§ **Фрагмент текста**:
%%

7. Зенон же и его последователи или не сумели, или не пожелали заниматься всем этим, во всяком случае они эти вопросы оставили в стороне. Правда, Клеанф написал руководство по риторике, так же как и Хрисипп[583], но они были написаны так, что если бы кто-нибудь захотел сделаться немым, ему не нужно было бы читать ничего другого[584]. Ты же видишь, как они говорят! Придумывают новые слова, отказываются от общеупотребительных»[585]. — «Но о каких важных вещах они говорят! [Например], что вселенная — это наш город[586]. Видишь, сколь величественна твоя задача — побудить того, кто живет в Цирцеях[587], считать весь этот мир своим муниципием! Значит, слушатели загораются…» «Что?! Чтобы он [кого-нибудь] зажег? Да он скорее погасит огонь, если заметит кого-то пылающим. Твои сентенции обо всех этих вещах, что только мудрец — царь, диктатор, богач[588], были складны и удачны: видно, что ты кое-чему научился у риторов; но какой бедной оказывается их речь, когда они говорят о силе добродетели, которую представляют столь великой, что способна сама по себе сделать человека счастливым! Они наносят уколы [собеседнику] своими ничтожными, но колючими умозаключениями как иголками, от которых даже те, кто с ними соглашаются, ничуть в душе не меняются и уходят такими, какими пришли; ибо предметы, может быть и истинные, во всяком случае важные, излагаются ими не так, как должно, но слишком мелочно (minutim).

IV. 8. Далее следует теория рассуждения и познания природы[589]; как я уже сказал, мы рассмотрим вопрос о высшем благе позднее и посвятим все наше изложение его решению. В этих двух разделах Зенон не пытался изменить ничего, они были прекрасно разработаны во всех отношениях. Действительно, разве древними было упущено хоть что-нибудь, имеющее значение для искусства рассуждения? Они дали многочисленные определения и оставили после себя науку дефиниций; практиковалась ими и область, примыкающая к этому искусству — разделение предмета на части, и они дали образцы этого и учили, как это следует делать; то же самое — и в отношении противоположностей (contraria), от которых они подошли к понятию родов и видам этих родов[590]. Самым главным началом в логическом доказательстве они полагают то, что они называют очевидным (perspicua), отправляясь от которого, они продвигаются в [определенном] порядке, и окончательным заключением становится у них то, что истинно в каждом отдельном случае[591].

9. Сколь бесконечны и разнообразны у них правильно построенные доказательства, как непохожи они на коварные словесные построения![592] А их предупреждение, повторяемое во множестве мест, о том, чтобы мы не доверяли ни чувствам без подтверждения разума, ни разуму без подтверждения чувств и чтобы мы не отделяли одно от другого![593] А разве не ими было установлено то, чему учат сейчас диалектики? И если Хрисипп немало потрудился в этой области, Зенон все же сделал здесь намного меньше, чем древние; кое-что было сделано им не лучше древних, некоторые же вопросы вообще оставлены без внимания.

%%

§ **Записи**:
%%

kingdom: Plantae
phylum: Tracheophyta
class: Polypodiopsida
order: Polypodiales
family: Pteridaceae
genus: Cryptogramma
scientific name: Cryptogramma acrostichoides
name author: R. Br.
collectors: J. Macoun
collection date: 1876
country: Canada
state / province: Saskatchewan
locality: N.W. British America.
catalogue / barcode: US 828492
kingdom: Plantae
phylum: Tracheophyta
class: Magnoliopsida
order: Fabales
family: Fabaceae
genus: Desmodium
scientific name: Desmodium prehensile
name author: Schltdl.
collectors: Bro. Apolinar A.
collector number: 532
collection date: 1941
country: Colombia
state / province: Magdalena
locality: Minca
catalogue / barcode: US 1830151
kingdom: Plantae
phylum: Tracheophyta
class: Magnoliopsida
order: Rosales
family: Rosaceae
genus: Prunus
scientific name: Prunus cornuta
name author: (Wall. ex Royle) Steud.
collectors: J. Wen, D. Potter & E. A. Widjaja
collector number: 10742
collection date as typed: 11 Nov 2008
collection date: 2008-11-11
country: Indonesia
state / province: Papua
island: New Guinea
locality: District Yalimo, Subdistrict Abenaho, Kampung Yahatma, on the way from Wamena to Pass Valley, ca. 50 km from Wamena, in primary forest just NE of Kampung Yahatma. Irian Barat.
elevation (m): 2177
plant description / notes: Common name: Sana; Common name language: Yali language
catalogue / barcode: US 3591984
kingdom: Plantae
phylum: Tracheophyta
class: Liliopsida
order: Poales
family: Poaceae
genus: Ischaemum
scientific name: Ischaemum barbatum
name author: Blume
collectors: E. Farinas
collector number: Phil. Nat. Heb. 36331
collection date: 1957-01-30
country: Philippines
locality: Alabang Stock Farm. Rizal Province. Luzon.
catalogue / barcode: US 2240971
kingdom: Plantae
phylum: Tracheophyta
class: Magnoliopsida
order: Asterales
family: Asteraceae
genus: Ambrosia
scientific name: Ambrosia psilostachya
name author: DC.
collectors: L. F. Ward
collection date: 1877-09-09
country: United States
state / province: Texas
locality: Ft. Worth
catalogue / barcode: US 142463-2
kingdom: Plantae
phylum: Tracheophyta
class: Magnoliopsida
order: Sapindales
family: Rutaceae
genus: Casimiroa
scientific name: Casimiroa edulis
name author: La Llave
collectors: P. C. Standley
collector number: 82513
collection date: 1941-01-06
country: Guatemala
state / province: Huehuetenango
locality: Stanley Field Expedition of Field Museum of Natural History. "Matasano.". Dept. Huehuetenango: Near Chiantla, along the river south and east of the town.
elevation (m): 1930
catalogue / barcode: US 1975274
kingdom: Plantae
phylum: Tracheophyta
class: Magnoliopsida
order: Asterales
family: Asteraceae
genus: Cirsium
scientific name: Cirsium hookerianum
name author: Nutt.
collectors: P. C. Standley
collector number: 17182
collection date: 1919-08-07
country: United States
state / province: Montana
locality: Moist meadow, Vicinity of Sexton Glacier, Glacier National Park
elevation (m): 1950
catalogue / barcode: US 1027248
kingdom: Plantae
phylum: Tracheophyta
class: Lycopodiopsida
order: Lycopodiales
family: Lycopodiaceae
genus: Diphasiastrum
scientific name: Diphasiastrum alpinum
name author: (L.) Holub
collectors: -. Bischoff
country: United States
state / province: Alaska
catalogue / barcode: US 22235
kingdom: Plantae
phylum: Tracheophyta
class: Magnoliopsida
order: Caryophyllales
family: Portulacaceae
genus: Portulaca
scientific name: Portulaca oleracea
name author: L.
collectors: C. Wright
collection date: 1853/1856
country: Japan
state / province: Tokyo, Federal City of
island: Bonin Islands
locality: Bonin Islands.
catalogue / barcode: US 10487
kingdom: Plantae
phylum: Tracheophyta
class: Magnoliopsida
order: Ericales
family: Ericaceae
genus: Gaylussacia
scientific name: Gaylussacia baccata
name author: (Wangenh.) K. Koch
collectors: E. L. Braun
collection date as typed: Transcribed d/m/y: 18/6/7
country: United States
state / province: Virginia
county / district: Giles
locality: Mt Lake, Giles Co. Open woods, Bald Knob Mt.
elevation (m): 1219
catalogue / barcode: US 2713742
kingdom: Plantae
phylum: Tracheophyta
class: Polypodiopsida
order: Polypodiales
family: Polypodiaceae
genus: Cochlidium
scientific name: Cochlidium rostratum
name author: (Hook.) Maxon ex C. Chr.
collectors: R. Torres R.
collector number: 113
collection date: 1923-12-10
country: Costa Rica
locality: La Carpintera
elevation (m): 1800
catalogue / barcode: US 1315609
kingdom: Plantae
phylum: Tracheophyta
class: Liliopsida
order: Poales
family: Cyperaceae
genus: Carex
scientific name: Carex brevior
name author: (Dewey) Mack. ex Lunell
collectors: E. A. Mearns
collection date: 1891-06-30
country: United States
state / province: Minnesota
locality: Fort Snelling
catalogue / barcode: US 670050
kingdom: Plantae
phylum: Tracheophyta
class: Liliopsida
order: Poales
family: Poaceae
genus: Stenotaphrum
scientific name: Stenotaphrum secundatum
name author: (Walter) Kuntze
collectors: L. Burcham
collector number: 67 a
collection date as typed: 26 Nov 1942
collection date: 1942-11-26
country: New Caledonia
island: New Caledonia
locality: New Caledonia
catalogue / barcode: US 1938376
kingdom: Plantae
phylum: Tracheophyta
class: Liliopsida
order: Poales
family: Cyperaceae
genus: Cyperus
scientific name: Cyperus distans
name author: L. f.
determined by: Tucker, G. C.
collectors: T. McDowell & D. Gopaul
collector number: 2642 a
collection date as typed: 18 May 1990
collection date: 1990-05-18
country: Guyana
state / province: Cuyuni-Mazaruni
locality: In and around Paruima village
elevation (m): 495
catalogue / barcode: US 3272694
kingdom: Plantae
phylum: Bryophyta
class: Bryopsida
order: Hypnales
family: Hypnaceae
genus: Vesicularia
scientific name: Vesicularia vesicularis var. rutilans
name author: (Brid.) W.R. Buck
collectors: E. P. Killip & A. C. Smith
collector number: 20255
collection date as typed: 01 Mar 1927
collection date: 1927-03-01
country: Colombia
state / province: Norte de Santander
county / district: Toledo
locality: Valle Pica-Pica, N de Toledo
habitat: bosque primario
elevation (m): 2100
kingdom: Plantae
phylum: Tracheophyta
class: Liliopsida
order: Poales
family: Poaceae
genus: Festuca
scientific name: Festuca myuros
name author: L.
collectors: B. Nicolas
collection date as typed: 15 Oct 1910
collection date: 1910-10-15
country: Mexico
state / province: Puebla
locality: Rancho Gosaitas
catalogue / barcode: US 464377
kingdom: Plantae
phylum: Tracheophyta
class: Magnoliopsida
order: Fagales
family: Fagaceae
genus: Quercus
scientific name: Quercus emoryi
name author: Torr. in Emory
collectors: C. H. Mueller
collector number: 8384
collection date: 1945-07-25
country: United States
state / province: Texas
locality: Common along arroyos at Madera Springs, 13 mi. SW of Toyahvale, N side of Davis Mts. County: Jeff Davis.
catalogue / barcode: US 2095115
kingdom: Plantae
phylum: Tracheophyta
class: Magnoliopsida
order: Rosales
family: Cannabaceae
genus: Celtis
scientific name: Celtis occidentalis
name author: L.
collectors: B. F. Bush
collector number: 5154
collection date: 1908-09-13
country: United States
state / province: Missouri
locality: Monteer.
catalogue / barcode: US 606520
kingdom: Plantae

%%

§ **Задания**:
a. Кто в отрывке о Зеноне, кроме Клеанфа, написал руководство по риторике?
b. Замените «диалектики» на «логики» в части отрывка о Зеноне, начиная с «9. Сколь бесконечны» и вплоть до «оставлены без внимания.», и приведите эту часть целиком.

§ **Ответы**:
a. Хрисипп.

b.
9. Сколь бесконечны и разнообразны у них правильно построенные доказательства, как непохожи они на коварные словесные построения![592] А их предупреждение, повторяемое во множестве мест, о том, чтобы мы не доверяли ни чувствам без подтверждения разума, ни разуму без подтверждения чувств и чтобы мы не отделяли одно от другого![593] А разве не ими было установлено то, чему учат сейчас логики? И если Хрисипп немало потрудился в этой области, Зенон все же сделал здесь намного меньше, чем древние; кое-что было сделано им не лучше древних, некоторые же вопросы вообще оставлены без внимания.